From: Damien Fisher (dfisher_at_[hidden])
Date: 2001-09-26 07:32:58
----- Original Message -----
Sent: Wednesday, September 26, 2001 5:45 PM
Subject: [boost] Unicode in C++; Was: New file uploaded to boost
> > File : /dlw_uc.zip
> > Uploaded by : darylew_at_m...
> > Description : Version 1; Prototype Unicode library
> Obviously the obvious isn't obvious to everybody... :-(
> Just for the record: 16 bits arn't sufficient to represent Unicode
> in the first place! (I'm feeling really sorry for the poor Java
> guys with their required 16 bit wide character type; in C++
> implementers at least have the possibility to use a reasonable
> wide character type although some vendors successfully managed to
> choose the wrong number of bits...) Jeremy's article indicates that
> Unicode has 21 bits although I think it is only 20 bits but in any
> case it is more than 16 bits.
> The approach to add Unicode characters to the standard C++ library
> is to provide a typedef for the platforms having a "reasonable"
> choice for 'wchar_t' (to be fair: at the time some vendors decided
> to use 16 bits for 'wchar_t' Unicode indeed *was* 16 bits only;
> this changed relatively recently). For other platforms another
> character type has to be defined. A character type basically has
> to satisfy the following:
> - It has to be a POD (well, I think it isn't explicit but taking
> it all together it seems that this is the only viable choice).
> - There has to be an appropriate character traits class, say a
> a specialization for 'std::char_traits<ucchar_t>' (which is what
> is basically there in the uploaded file). A basic restriction is
> that 'pos_type' is just 'std::fpos<std::mbstate_t>' and
> 'state_ype' is 'std::mbstate_t' (otherwise there are no
> guarantees for the underlying streams). Note that 'ucint_t' can
> be identical to 'ucchar_t' if it has more bits than are necessary
> for the representation of all valid characters. That is, the
> 'char_type' and 'int_type' can be identical.
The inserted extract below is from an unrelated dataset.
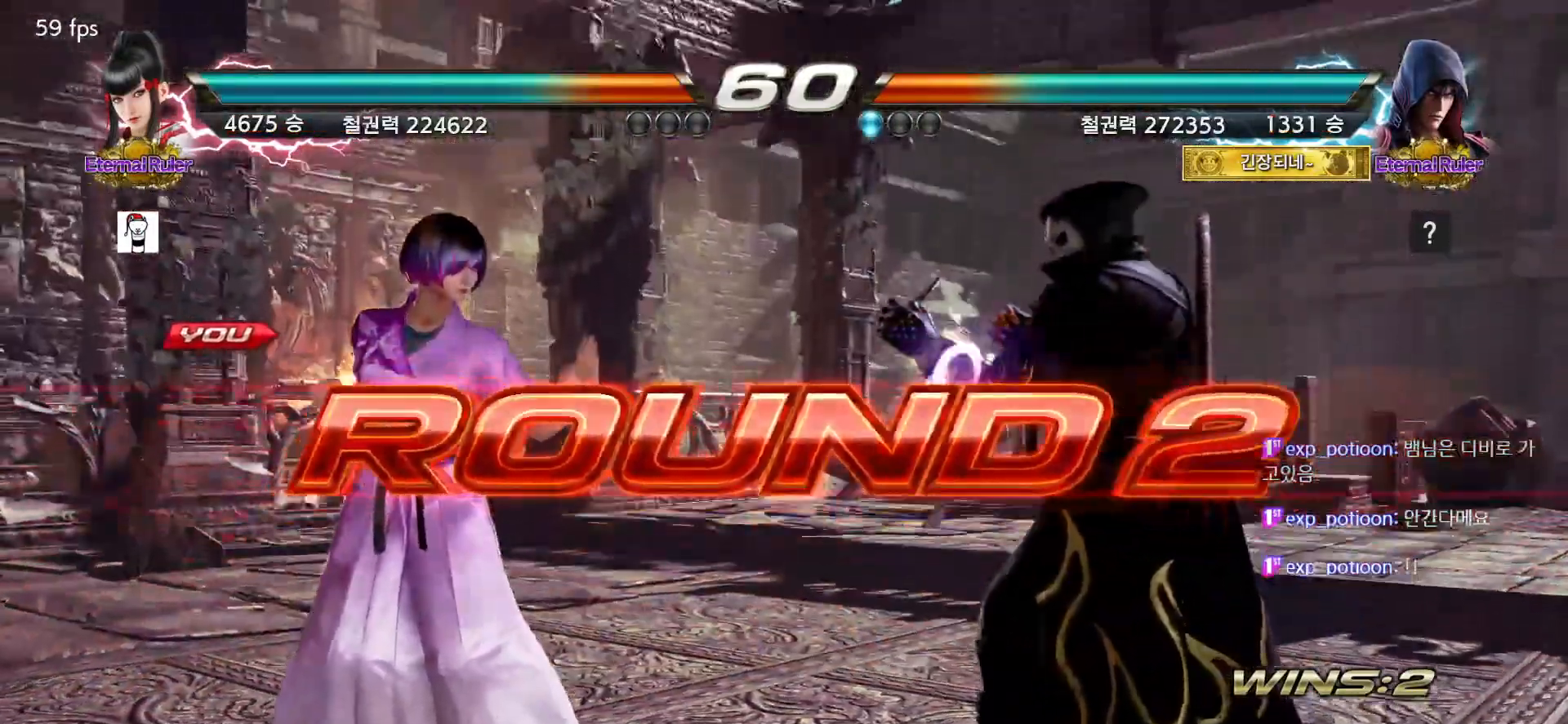
{"dt_ms": 500, "buttons": [], "events": []}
The only requirement
> is that 'int_type' has one value which can be used to indicate
> various conditions, mostly EOF (hence it's name) but also various
> other errors.
> - For convenient processing, an appropriate set of
> 'std::codecvt<ucchar_t, char, std::mbstate_t>' facets is used, eg.
> one for UTF-8, one for UTF-16, one for ... This should enable
> correct reading and writing of Unicode files.
> - To use the standard library formatting facilities, which includes
> writing simple string (which still have to be null terminated,
> BTW; I don't know whether Unicode has assigned a value to '0' but
> I think it has not; since the "null character" is constructed by
> the default constructor, this can be taken care of anyway), a
> 'std::ctype<ucchar_t>' facet is necessary. For more advanced
> formatting, in particular for numeric formatting, a
> 'std::numpunct<ucchar_t>' facet also has to be provided.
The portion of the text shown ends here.